Platelet aggregation rate (PAR) was measured before and 2, 24, 48h after bolus tirofiban. MACEs were evaluated at S3I-201 JAK/STAT inhibitor 7-day, 30-day, and 6-month follow-up. Bleeding was observed at 7days.\n\nResults The proportions of TIMI grade 3 seemed higher in SD group before and after PCI followed by a better myocardial perfusion, but not statistically different (P=0.26/0.08). PAR was lower in SD group than that in HD group at 2h after bolus tirofiban (P=0.03). MACEs were not statistically different at 7, 30day, and 6month in two groups. The incidence of minor bleeding was significantly lower in HD group than that in SD group (8.2% vs. 20.5%, P=0.04). The risk of bleeding would increase under the conditions of decreased PAR, increased dose of tirofiban and decreased VS-6063 nmr CCr.\n\nConclusion Half-dose tirofiban
was not inferior to standard-dose in efficacy, what is more, half-dose tirofiban showed a better safety characteristic of lower bleeding risk. Therefore, half-dose tirofiban is recommended to patients with NSTE-ACS undergoing early PCI.”

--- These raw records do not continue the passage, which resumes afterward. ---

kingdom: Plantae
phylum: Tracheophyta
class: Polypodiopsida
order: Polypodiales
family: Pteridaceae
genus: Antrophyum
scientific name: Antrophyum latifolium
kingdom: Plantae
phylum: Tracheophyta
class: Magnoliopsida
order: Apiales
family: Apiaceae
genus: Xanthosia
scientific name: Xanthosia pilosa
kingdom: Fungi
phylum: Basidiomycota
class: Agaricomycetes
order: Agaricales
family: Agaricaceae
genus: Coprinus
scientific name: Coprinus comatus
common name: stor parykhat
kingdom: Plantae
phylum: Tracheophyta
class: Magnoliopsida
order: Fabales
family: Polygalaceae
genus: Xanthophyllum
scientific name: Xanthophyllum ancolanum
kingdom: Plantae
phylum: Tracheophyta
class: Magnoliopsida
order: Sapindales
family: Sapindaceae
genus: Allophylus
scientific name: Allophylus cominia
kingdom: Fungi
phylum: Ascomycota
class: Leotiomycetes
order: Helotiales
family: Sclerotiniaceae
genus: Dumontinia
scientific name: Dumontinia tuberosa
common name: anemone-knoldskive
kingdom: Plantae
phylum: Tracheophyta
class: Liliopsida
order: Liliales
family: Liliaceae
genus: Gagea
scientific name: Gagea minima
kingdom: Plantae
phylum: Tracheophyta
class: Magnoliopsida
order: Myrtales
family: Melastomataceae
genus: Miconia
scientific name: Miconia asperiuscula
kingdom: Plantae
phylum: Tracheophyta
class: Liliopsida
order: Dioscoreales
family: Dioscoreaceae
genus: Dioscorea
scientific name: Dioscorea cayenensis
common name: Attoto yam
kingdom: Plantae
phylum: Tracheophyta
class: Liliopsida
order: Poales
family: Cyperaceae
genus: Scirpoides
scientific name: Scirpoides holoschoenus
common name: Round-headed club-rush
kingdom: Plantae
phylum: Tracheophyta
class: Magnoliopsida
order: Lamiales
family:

“Background: HMG-CoA reductase inhibitors (statins) can effectively reduce serum low-density lipoprotein cholesterol (LDL-C) levels in the majority of patients at increased cardiovascular risk. However, some patients at increased cardiovascular risk have a high peripheral leukocyte count and this inflammatory marker has correlated with an increased incidence of coronary events. Recently, in a large clinical trial-based cohort, an increasing on-statin cholesteryl ester transfer protein (CETP) mass was inversely related
to coronary events, particularly among those with a low serum LDL-C level. However, the role of the CETP mass in the development of atherosclerosis is still unclear.\n\nObjective: We investigated the possibility of whether the CETP mass was associated with the peripheral leukocyte count after intensive statin therapy, and whether the CETP mass was changed by switching statins.\n\nMethods: This study was an open-label lipid interventional study switching from atorvastatin to pitavastatin without www.selleckchem.com/products/tariquidar.html a washout period. Between 1 April 2010 and 31 March 2011, 32 patients (mean age 64.0 +/- 9.0 years, 63% male) with hypercholesterolemia receiving atorvastatin (10 mg/day) were enrolled. Next, they were switched to pitavastatin (2 mg/day) for 6 months. The peripheral leukocyte count, the CETP mass measured by enzyme-linked immunosorbent assay, and lipid parameters were measured at baseline and at follow-up. The type and dosage of concomitant drugs were not changed during the study periods.\n\nResults: The on-atorvastatin LDL-C level was well controlled with 94.4 +/- 23.1 mg/dL, and peripheral leukocyte count was 6209 +/- 1142 cells/mu L.